I was a late bloomer when it came to men, so it isn’t surprising that my only long term relationship began at 22. At 19 I met a man who was my first real infatuation, and though I felt rejected at the time, meeting him did help shape me into the woman I am today.
His name was Peter, a student teacher from America, and we met at my old high school. Before you get the wrong idea, I had already finished high school the year before, and that day I was visiting the art teacher. He had a great smile, tall, blue eyes, and as I show the art teacher my portfolio, he just listened. I mean, if I knew what my type was at that age, he would have ticked a few boxes.
Looking back at the 19 year old woman that I was, she was happy, yet also deeply insecure. I never saw myself as physically attractive, and no guys ever asked me out in high school. Being single didn’t bother me because I didn’t really know what people did in relationships - how can you spend that much time with each other and not get sick of one another? What could I offer that other people couldn’t give them?

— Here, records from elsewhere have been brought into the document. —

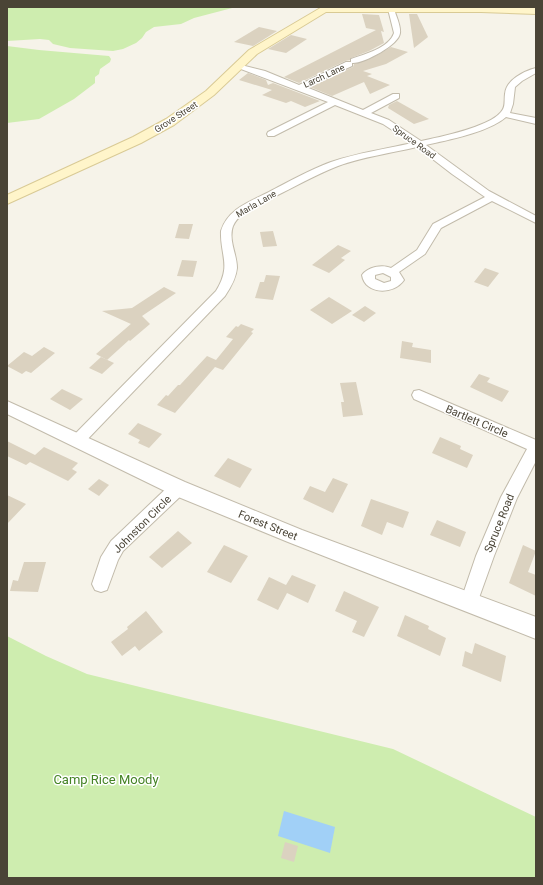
<svg xmlns="http://www.w3.org/2000/svg" width="543" height="885" font-family="Roboto,sans-serif">
	<style>
		.green { fill: #ceedaf }
		.water { fill: #a1d0f7 }
		.building { fill: #dbd2c0 }
		.lines { fill: none; stroke-linecap: round; stroke-linejoin: round }
		.minor-casing { stroke: #c2bbab; stroke-width: 2 }
		.tertiary-casing { stroke: #c2bbab; stroke-width: 2 }
		.secondary-casing { stroke: #d9ca95; stroke-width: 2 }
		.minor { fill: #fff; fill-rule: evenodd }
		.tertiary { fill: #fff; fill-rule: evenodd }
		.secondary { fill: #fff5ca; fill-rule: evenodd }
		.labels { text-anchor: middle; stroke-width: 3; stroke-linejoin: round; paint-order: stroke }
		.far-street-label { font-size: 9px; fill: #4a4436; stroke: #fff }
		.street-label { font-size: 11px; fill: #4a4436; stroke: #fff }
		.near-park-label { font-size: 13px; fill: #438224; stroke: #fff }
	</style>
	<rect width="100%" height="100%" fill="#f6f3e9"/>
	<g class="green">
		<polygon points="7,7 236,7 194,18 181,24 154,27 146,32 142,38 136,43 123,49 113,51 70,48 53,44 49,40 40,39 7,41"/>
		<polygon points="7,46 39,50 109,56 111,59 110,62 100,69 99,74 95,77 95,83 74,99 39,119 7,123"/>
		<polygon points="7,636 46,656 87,674 393,749 536,817 536,878 7,878"/>
	</g>
	<polygon class="water" points="284,811 335,827 330,853 278,836"/>
	<g class="building">
		<polygon points="362,14 379,15 384,32 381,31 384,43 369,51 351,58 350,60 345,61 299,83 284,77 376,30 366,28"/>
		<polygon points="409,14 417,14 428,37 414,48"/>
		<polygon points="259,27 277,31 253,46 234,42"/>
		<polygon points="291,35 307,39 286,53 268,49"/>
		<polygon points="391,47 408,52 386,64 363,71 372,74 367,76 390,85 370,94 364,82 332,96 310,87 353,67 354,64 372,58"/>
		<polygon points="248,73 266,80 268,85 273,83 320,101 305,107 291,101 286,103 262,95 272,90 239,80"/>
		<polygon points="397,101 429,119 414,124 388,108 389,105"/>
		<polygon points="179,224 193,224 189,239 175,238"/>
		<polygon points="273,231 277,246 263,247 260,232"/>
		<polygon points="338,245 351,251 341,258 345,260 329,273 312,265"/>
		<polygon points="182,260 197,261 193,277 177,276"/>
		<polygon points="485,268 499,273 488,287 474,282"/>
		<polygon points="266,275 280,276 273,300 255,298 260,282 264,282"/>
		<polygon points="164,287 176,293 142,316 150,324 130,341 129,340 107,360 96,354 132,323 131,324 102,311 132,308"/>
		<polygon points="329,297 352,311 332,324 310,310"/>
		<polygon points="365,306 376,313 364,322 352,315"/>
		<polygon points="241,324 254,329 251,332 253,333 223,370 215,367 175,413 157,405 166,395 168,396 178,385 180,385 207,356 216,360 233,339 226,337 236,326 238,327"/>
		<polygon points="402,341 413,343 412,347 431,350 431,363 400,358"/>
		<polygon points="44,347 55,353 31,373 26,371 22,374 7,366 24,352 32,356"/>
		<polygon points="101,357 114,363 102,374 89,368"/>
		<polygon points="479,374 490,378 487,382 509,391 502,402 470,387"/>
		<polygon points="356,382 363,415 343,417 341,402 344,402 340,383"/>
		<polygon points="62,389 83,399 70,410 50,399"/>
		<polygon points="138,423 162,434 149,448 138,443 140,440 128,434"/>
		<polygon points="440,437 461,446 460,449 473,455 467,468 432,453"/>
		<polygon points="7,441 35,455 44,447 78,463 72,469 77,472 68,481 30,462 26,465 7,456"/>
		<polygon points="228,458 252,469 240,488 214,476"/>
		<polygon points="333,478 348,484 333,513 303,499 310,486 325,492"/>
		<polygon points="99,479 109,485 99,496 88,489"/>
		<polygon points="7,495 26,504 7,524"/>
		<polygon points="371,499 409,512 403,528 387,522 382,535 361,526"/>
		<polygon points="437,520 466,532 460,547 430,535"/>
		<polygon points="178,531 192,543 162,568 149,557"/>
		<polygon points="224,545 248,556 231,583 207,572"/>
		<polygon points="523,545 536,551 528,572 536,575 536,596 509,583"/>
		<polygon points="24,562 46,562 38,592 10,591 13,580 18,581"/>
		<polygon points="292,575 316,585 308,603 287,593 278,610 257,600 269,577 286,585"/>
		<polygon points="344,591 379,607 364,637 352,632 357,621 335,611"/>
		<polygon points="146,611 163,632 139,651 135,646 122,656 111,642 128,629 127,627"/>
		<polygon points="405,615 429,626 428,629 446,638 440,656 397,636"/>
		<polygon points="475,643 506,656 501,682 462,666 465,651 472,654"/>
		<polygon points="285,842 298,846 294,862 281,858"/>
	</g>
	<g class="lines">
		<defs>
			<g id="minor">
				<path d="M 391,7 L 394,9 C 396,16 401,26 400,33 C 399,45 363,64 352,63 L 352,66 L 306,87 L 363,110 L 393,94 L 399,94 L 399,98 L 371,113 L 389,120 L 421,141 C 440,137 489,127 501,112 C 506,107 504,101 505,94 C 506,80 524,71 536,68 L 536,73 L 522,81 L 515,87 L 513,104 L 510,113 L 536,118 L 536,124 L 506,117 C 489,132 448,140 426,145 L 489,191 L 536,216 L 536,223 L 492,201 L 441,228 L 425,254 L 399,272 L 404,280 C 394,295 365,295 362,275 C 368,267 382,264 391,268 L 417,250 L 433,224 L 485,197 L 452,174 L 417,147 C 391,153 363,157 338,166 C 315,175 294,187 272,198 C 259,205 239,212 233,226 C 228,240 237,254 237,268 C 236,278 231,287 225,296 L 82,445 L 77,447 L 72,445 L 70,441 L 72,437 L 216,291 C 232,265 220,256 221,231 C 228,209 249,202 267,193 C 288,182 309,170 331,162 C 357,153 385,149 412,143 L 383,124 L 335,105 L 274,136 L 268,136 L 267,134 L 268,132 L 328,102 L 233,66 L 237,64 L 265,71 L 299,85 L 346,62 L 351,62 L 351,59 C 365,54 389,48 394,33 L 388,9 ZM 383,273 L 391,277 L 391,281 L 384,283 L 375,279 L 375,275 Z"/>
				<polygon points="419,390 536,440 536,461 517,498 494,556 475,609 469,612 463,609 460,603 476,556 501,497 527,449 414,399 412,395 414,391"/>
				<polygon points="178,481 184,483 186,488 184,493 123,551 118,560 107,590 101,592 95,590 92,584 101,557 111,541 172,483"/>
			</g>
			<polygon id="tertiary" points="7,401 185,482 302,530 536,617 536,639 288,542 171,494 7,414"/>
			<polygon id="secondary" points="322,7 536,8 536,14 481,12 326,12 257,54 214,95 174,125 141,143 7,204 7,195 133,137 166,119 206,91 249,50"/>
		</defs>
		<use href="#minor" class="minor-casing"/>
		<use href="#tertiary" class="tertiary-casing"/>
		<use href="#secondary" class="secondary-casing"/>
		<use href="#minor" class="minor"/>
		<use href="#tertiary" class="tertiary"/>
		<use href="#secondary" class="secondary"/>
	</g>
	<g class="labels">
		<g class="far-street-label">
			<text transform="translate(324 76) rotate(-25)" y="3">Larch Lane</text>
			<text transform="translate(176 117) rotate(-33)" y="3">Grove Street</text>
			<text transform="translate(414 142) rotate(36)" y="3">Spruce Road</text>
			<text transform="translate(256 204) rotate(-30)" y="3">Marla Lane</text>
		</g>
		<g class="street-label">
			<text transform="translate(477 421) rotate(23)" y="4">Bartlett Circle</text>
			<text transform="translate(499 523) rotate(-68)" y="4">Spruce Road</text>
			<text transform="translate(142 524) rotate(-45)" y="4">Johnston Circle</text>
			<text transform="translate(268 525) rotate(22)" y="4">Forest Street</text>
		</g>
		<g class="near-park-label">
			<text x="106" y="784">Camp Rice Moody</text>
		</g>
	</g>
	<rect width="543" height="885" fill="none" stroke="#4a4436" stroke-width="16"/>
</svg>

Peter and I hung out a few times, but we never moved past that. This all happened before unlimited texts, and we both worked during the day, so we would talk at night. Deep down even though I knew he didn’t really feel the same way, I couldn’t accept that I was well and truly in the friendzone. It didn’t help he was actually a nice guy.
One day he rang, really excited. He got a job in Auckland. In Auckland, a city four hours away. Gutted didn’t begin to describe how I felt, and how hard it was to be happy for him. Nothing says a guy isn’t that into you by moving to another city. By the way, he took that job because it helped him to get his PR, and I understood that, but still, at the time, gutted.
On his last night in Whakatane, he was out with a friend and I was out with mine. I knew he was into one of my friends, because he often talked about her, and nothing plays into a woman’s insecurities than a guy you’re into telling you how much he’s into your friend. It came to a head at the end of the night, feeling confused, rejected and a bit drunk, I asked one of my girlfriends to drive me home. He caught me as I was walking to the car, but I didn’t want to talk to him. I was angry. At him? Maybe, but mainly at myself for being into a guy that didn’t want me. As I sat in the car while my friend drove away, he stared at me, with those damn gorgeous eyes, confused about how the night ended.
We tried to have a conversation about it a few weeks later after he moved to Auckland. He understood, though he didn’t really say much. We last saw each other for dinner, my birthday was coming up and he was in town and wanted to catch up. He didn’t say anything about that conversation, though he probably felt bad for me that he didn’t see me that way.
For my birthday, he gave me a book. Sounds odd I know, but like I said in the first paragraph, knowing him helped to figure a few things out. He gave me an inspirational quote book for young women trying to find their place in the world. One of the quotes that stood out to me went something like this…(This is a similar quote on Google).
The truth is, we were never together, and it was unfair to be angry at him for not feeling the same way. He was just not that into me. I read through that book in one night, laughing, crying and most of all, feeling grateful that I had a friend who cared enough about me, and the future men who would come into my life.
We’ve messaged maybe twice when he pops up on social media. I know he’s married with kids, and he’s happy. Sometimes I still think about him, though not the same way I did at 19. One day we’ll cross paths again, that I’m sure, and over coffee I will be sure to thank him for a life changing gift, my self worth.